Gewalt bei Kundgebung Polizei ermittelt gegen acht Rechtsextreme in Dortmund

In Dortmund hat es am Tag der Einheit Kundgebungen von Rechtsextremen gegeben. Polizisten wurden angegriffen, es gab vorübergehende Festnahmen. Ein Vertreter der Kleinpartei "Die Rechte" steht im Fokus.


Erst vor knapp zwei Wochen war es in Dortmund zu einem rechtsextremen Aufmarsch gekommen. Nun folgten in der Stadt in Nordrhein-Westfalen die nächsten Kundgebungen von Rechtsextremen. Dabei ist es zu Zusammenstößen und zwischenzeitlichen Festnahmen gekommen.
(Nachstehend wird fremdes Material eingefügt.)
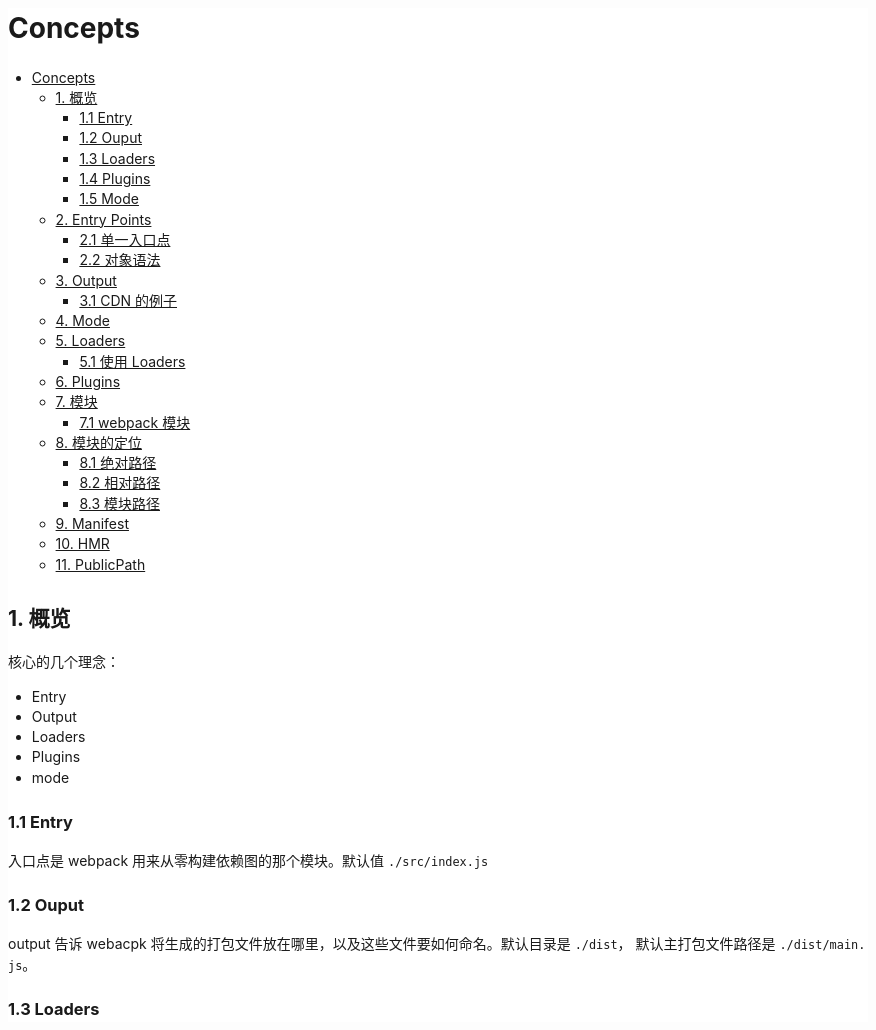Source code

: # Concepts



- [Concepts](#concepts)
  - [1. 概览](#1-概览)
    - [1.1 Entry](#11-entry)
    - [1.2 Ouput](#12-ouput)
    - [1.3 Loaders](#13-loaders)
    - [1.4 Plugins](#14-plugins)
    - [1.5 Mode](#15-mode)
  - [2. Entry Points](#2-entry-points)
    - [2.1 单一入口点](#21-单一入口点)
    - [2.2 对象语法](#22-对象语法)
  - [3. Output](#3-output)
    - [3.1 CDN 的例子](#31-cdn-的例子)
  - [4. Mode](#4-mode)
  - [5. Loaders](#5-loaders)
    - [5.1 使用 Loaders](#51-使用-loaders)
  - [6. Plugins](#6-plugins)
  - [7. 模块](#7-模块)
    - [7.1 webpack 模块](#71-webpack-模块)
  - [8. 模块的定位](#8-模块的定位)
    - [8.1 绝对路径](#81-绝对路径)
    - [8.2 相对路径](#82-相对路径)
    - [8.3 模块路径](#83-模块路径)
  - [9. Manifest](#9-manifest)
  - [10. HMR](#10-hmr)
  - [11. PublicPath](#11-publicpath)



## 1. 概览

核心的几个理念：   

+ Entry
+ Output
+ Loaders
+ Plugins
+ mode

### 1.1 Entry

入口点是 webpack 用来从零构建依赖图的那个模块。默认值 `./src/index.js`

### 1.2 Ouput

output 告诉 webacpk 将生成的打包文件放在哪里，以及这些文件要如何命名。默认目录是 `./dist`，
默认主打包文件路径是 `./dist/main.js`。    


### 1.3 Loaders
Die Polizei nahm nach eigenen Angaben am Mittwochabend acht rechte Demonstranten vorläufig fest. Nach Feststellung der Identität wurden sie aber wieder entlassen, sagte ein Polizeisprecher. Die Beamten ermitteln gegen sie wegen des Anfangsverdachts der versuchten gefährlichen Körperverletzung und Landfriedensbruchs.
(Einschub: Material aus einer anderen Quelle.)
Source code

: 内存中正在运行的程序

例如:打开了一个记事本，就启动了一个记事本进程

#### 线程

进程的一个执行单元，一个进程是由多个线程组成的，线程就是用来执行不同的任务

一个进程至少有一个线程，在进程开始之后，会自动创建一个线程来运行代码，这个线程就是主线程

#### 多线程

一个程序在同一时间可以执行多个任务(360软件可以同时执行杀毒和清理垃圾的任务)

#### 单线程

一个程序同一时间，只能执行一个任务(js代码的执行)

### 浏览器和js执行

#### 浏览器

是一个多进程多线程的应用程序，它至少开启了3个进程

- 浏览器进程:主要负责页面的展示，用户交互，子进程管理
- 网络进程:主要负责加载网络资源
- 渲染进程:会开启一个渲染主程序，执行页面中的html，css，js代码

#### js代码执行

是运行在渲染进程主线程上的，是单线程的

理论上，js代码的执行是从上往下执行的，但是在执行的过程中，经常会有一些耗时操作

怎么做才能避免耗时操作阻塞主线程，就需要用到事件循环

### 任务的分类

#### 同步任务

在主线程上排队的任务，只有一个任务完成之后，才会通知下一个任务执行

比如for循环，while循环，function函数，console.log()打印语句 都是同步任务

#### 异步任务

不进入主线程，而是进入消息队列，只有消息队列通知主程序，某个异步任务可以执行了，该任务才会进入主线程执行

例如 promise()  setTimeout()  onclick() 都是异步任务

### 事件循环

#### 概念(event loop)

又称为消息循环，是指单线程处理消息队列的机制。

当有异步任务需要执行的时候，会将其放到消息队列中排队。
Unter den Tatverdächtigen ist auch ein Mitglied des Dortmunder Stadtrats, der laut Polizei Vorstandsmitglied der Partei "Die Rechte" ist. Die Gruppe um den Politiker habe nach dem Ende der Kundgebung aus einem Kleinbus heraus Polizisten und Gegendemonstranten mit Pulverstößen aus Feuerlöschern angegriffen, teilte die Polizei mit.

Die Kleinpartei "Die Rechte" stellt derzeit einen Abgeordneten im Dortmunder Stadtparlament. Im Zentrum der Aktivitäten dieser Partei steht laut Bundesamt für Verfassungsschutz die "rassistisch motivierte, fremden- und islamfeindliche Anti-Asyl-Agitation".

Zwei Kundgebungen, 85 Demonstranten, 400 Gegendemonstranten

Zu der Rechten-Kundgebung auf dem Dortmunder Sonnenplatz hatten sich laut Polizei etwa 25 Demonstranten eingefunden. Rund 150 Gegendemonstranten protestierten gegen die Kundgebung.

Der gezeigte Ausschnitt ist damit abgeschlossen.